Super Saver game in Tampa Bay Derby

At the quarter pole, Odysseus appeared to have no chance to win Saturday’s $300,000 Tampa Bay Derby. Even at the wire, it looked like his frantic final surge had fallen short of catching Schoolyard Dreams. But the photo finish camera indicated otherwise with Odysseus eeking out a nose victory.

Odysseus, a son of Malibu Moon owned by Satish Sanan’s Padua Stable and trained by Thomas Albertrani, prompted the pace of the 3-2 favorite Super Saver for six furlongs before dropping several lengths behind the leaders leaving the quarter pole. But once settling into the stretch under jockey Rajiv Maragh, Odysseus reasserted himself, angled inward to split the leaders inside the sixteenth pole and got his nose down first in the final stride.

Schoolyard Dreams, reserved about four lengths off the early lead by jockey Jeremy Rose, made a quick move from the outside to overtake Super Saver after six furlongs, then maintained a narrow advantage over that rival for much of the stretch before ultimately suffering a heartbreaking defeat.

Super Saver, making his first start since Nov. 28, set a realistic pace and continued on gamely once displaced on the lead by Schoolyard Dreams, finishing a half-length behind the runner-up in third. Gleam of Hope, who made a strong run to loom boldly in early stretch, was fourth, a half-length further back. He was followed by Uptowncharlybrown, Slammy Boy and Tuvia’s Force.

Odysseus, who won an allowance race by 15 lengths here last month, completed the mile and one-sixteenth ini 1:44.31 seconds under jockey Rajiv Maragh and paid $6.

Albertrani, when kiddingly asked at what point he knew he’d won the race, said “when they put the 7 up on the board.”

“I thought we were done at the three-eighths pole,” he said. “I think when the horse outside [Schoolyard Dreams] ran by so quickly it took him by surprise and he lost his position a bit. But he kept grinding and grinding and by the eighth pole he was back in it again. He’s really a gutsy horse. He showed a lot of determination to grind it out all the way like that.”

Odysseus, who has now won three of his four career starts, earned $180,000 for capturing the Grade 3 Tampa Derby, which should give him more than enough graded earnings to give him a spot in the Kentucky Derby field.

“I want to see how he trains the next two weeks before making any decisions on whether we need to run him back again or just sit and wait for the Derby,” said Albertrani.

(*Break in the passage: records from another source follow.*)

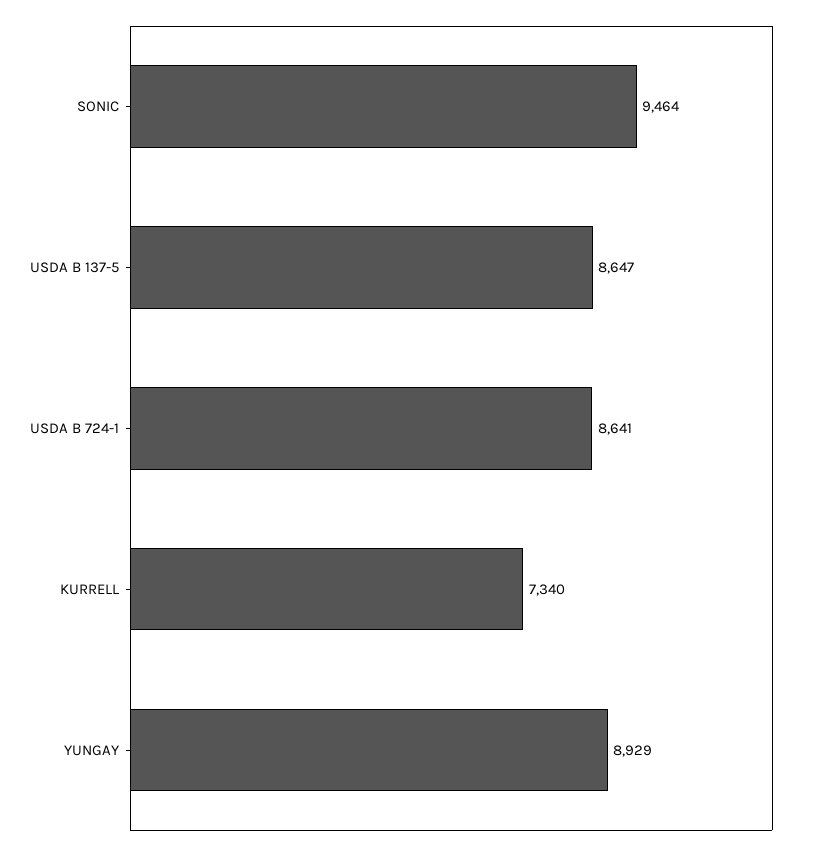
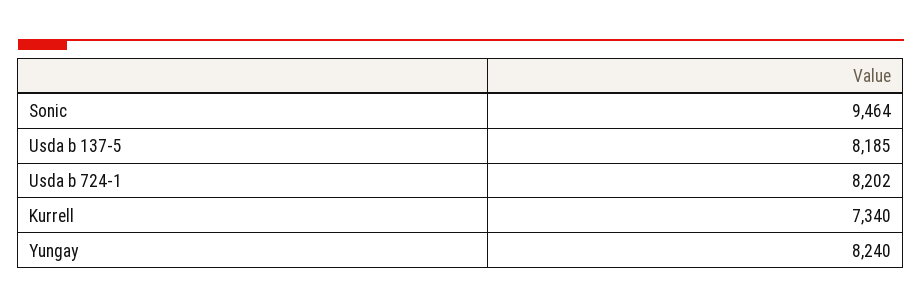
USDA B 137-5: 8647 -> 8185
USDA B 724-1: 8641 -> 8202
YUNGAY: 8929 -> 8240

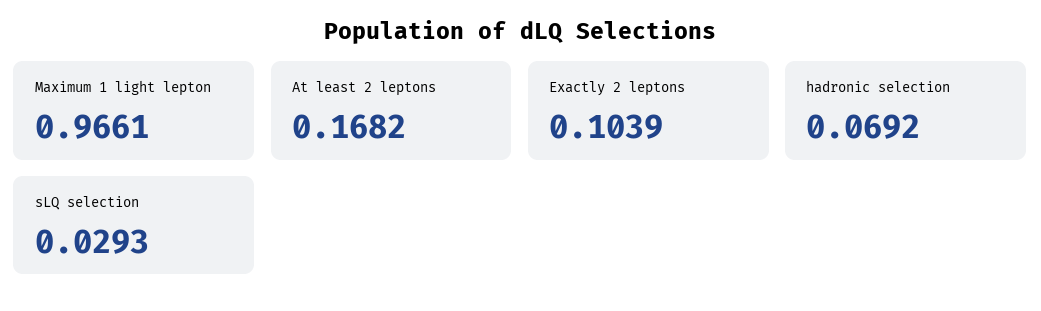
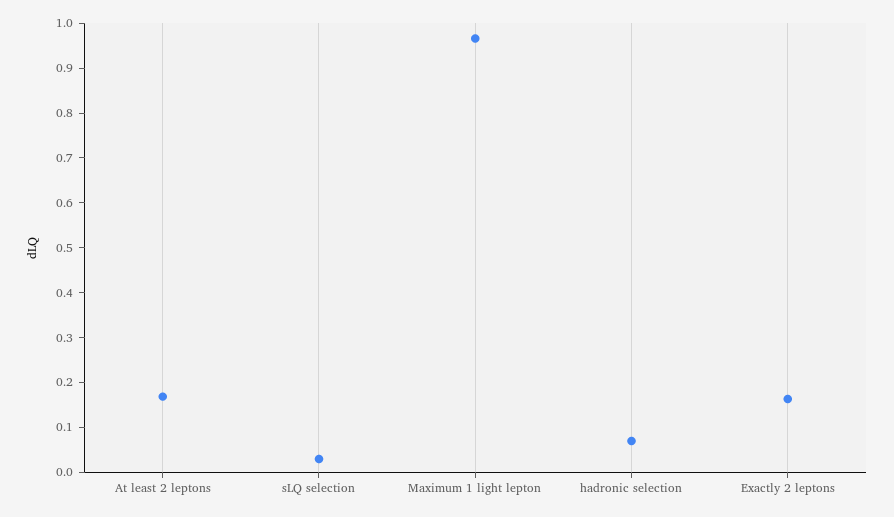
Exactly 2 leptons: 0.1039 -> 0.16

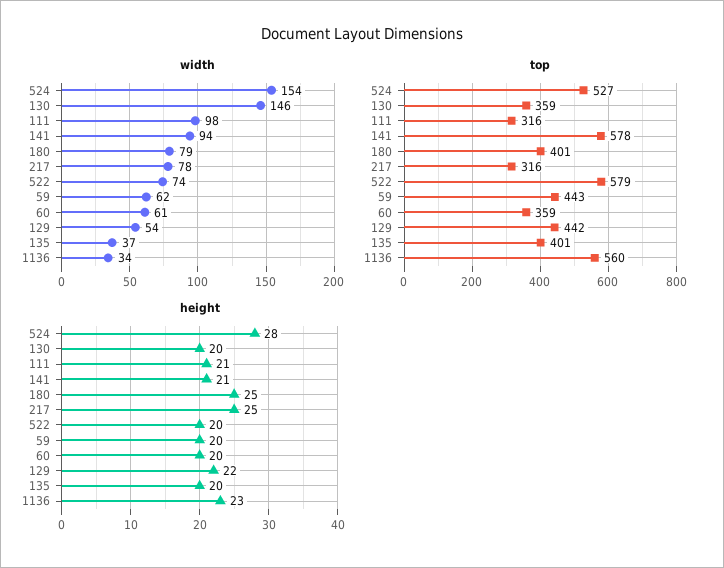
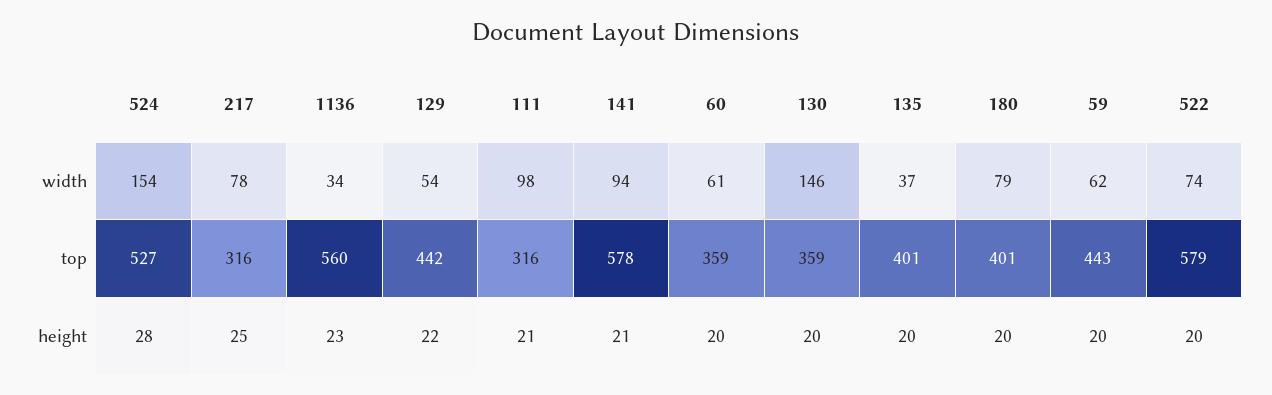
height, 180: 25 -> 20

Maragh also thought Odysseus had fallen just short of victory.

“Getting past the wire I said to Jeremy I think you won it,” Maragh said referring to Jeremy Rose on Schoolyard Dreams. “He thought so too, so it was a surprise when they put our number up. I think this horse can run as far as they write the race. A mile and one-quarter in the Derby is not going to bother him.”

The final decision was extremely disappointing for the connections of Schoolyard Dreams, trainer Derek Ryan and owner Eric Fein. Ryan had won last year’s Tampa Bay Derby with Musket Man and Fein had won the previous two runnings of the race with Big Truck and Musket Man.

The all-sources handle of $10,807,264 was a record for a 12-race program at Tampa Bay Downs.